In the next several weeks more than 257,000 physicians and other healthcare providers will receive notification that 1% of their pay next year will be penalized for failing to meet meaningful use, CMS announced Wednesday.
Eligible professionals who did not meet meaningful use requirements by October 1, 2014, will be penalized beginning January 5, 2015. Of the 257,000 who will be hit, approximately 28,000 will receive a 2% penalty because they also did not meet an e-prescribing threshold.
The American Medical Association (AMA) is “appalled” by this news and by the fact that the number of eligible professionals being penalized (more than 50%) is worse than anticipated.
“The Meaningful Use program was intended to increase physician use of technology to help improve care and efficiency,” AMA President-Elect Steven J. Stack, MD, said in a statement. “Unfortunately, the strict set of one-size-fits-all requirements is failing physicians and their patients. They are hindering participation in the program, forcing physicians to purchase expensive electronic health records with poor usability that disrupts workflow, creates significant frustrations and interferes with patient care, and imposes an administrative burden.”
In October, the AMA sent a blueprint for the future of the Meaningful Use program to CMS and the Office of the National Coordinator for Health Information Technology, calling for changes such as a more flexible approach for meeting meaningful use and better alignment of quality measure requirements.

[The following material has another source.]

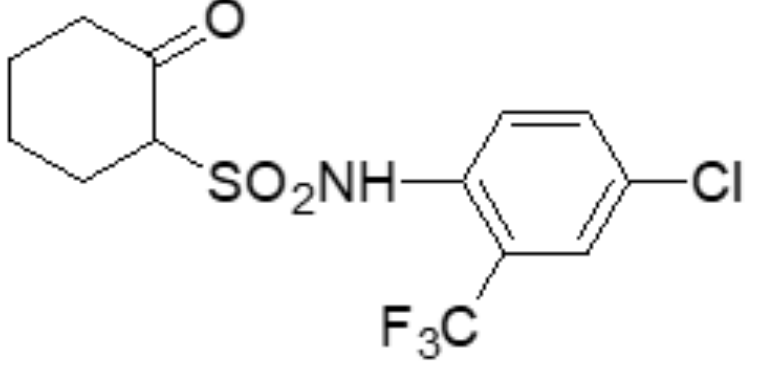
Figure 1. The chemical structure of L13 .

“The penalties physicians are facing under the Meaningful Use program are part of a regulatory tsunami facing physicians, apart from the flawed Sustainable Growth Rate formula, that could include cuts from the Physician Quality Reporting System, the Value-based Modifier Program, and the sequester, further destabilizing physician practices and creating a disincentive to see Medicare patients,” Dr Stack said.

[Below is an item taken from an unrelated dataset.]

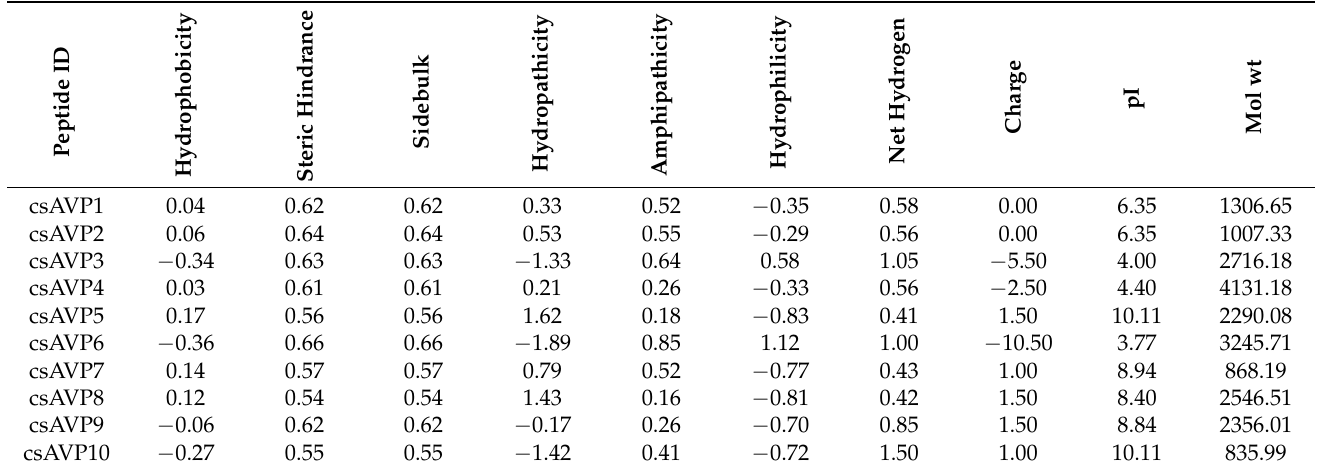
Table 3. Physicochemical properties scores of ten selected csAVPs (csAVP1 to csAVP10) calculated by ToxinPred server.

The College of Healthcare Information Management Executives (CHIME) viewed the disheartening numbers as validation of the college’s call for increased program flexibility. Officials from CHIME, AMA, the Healthcare Information and Management Systems Society, and the Medical Group Management Association, all have expressed concerns with meaningful use participation data in the past.
A bipartisan letter signed by 30 members of the House of Representatives is now urging HHS Secretary Sylvia M. Burwell to shorten the meaningful use program reporting period in 2015.
“Whether by regulatory changes or legislation, CHIME will continue to fight for policies to make Meaningful Use meaningful in 2015,” Russell P. Branzell, FCHIME, CHCIO, CHIME president and chief executive officer, said in a statement.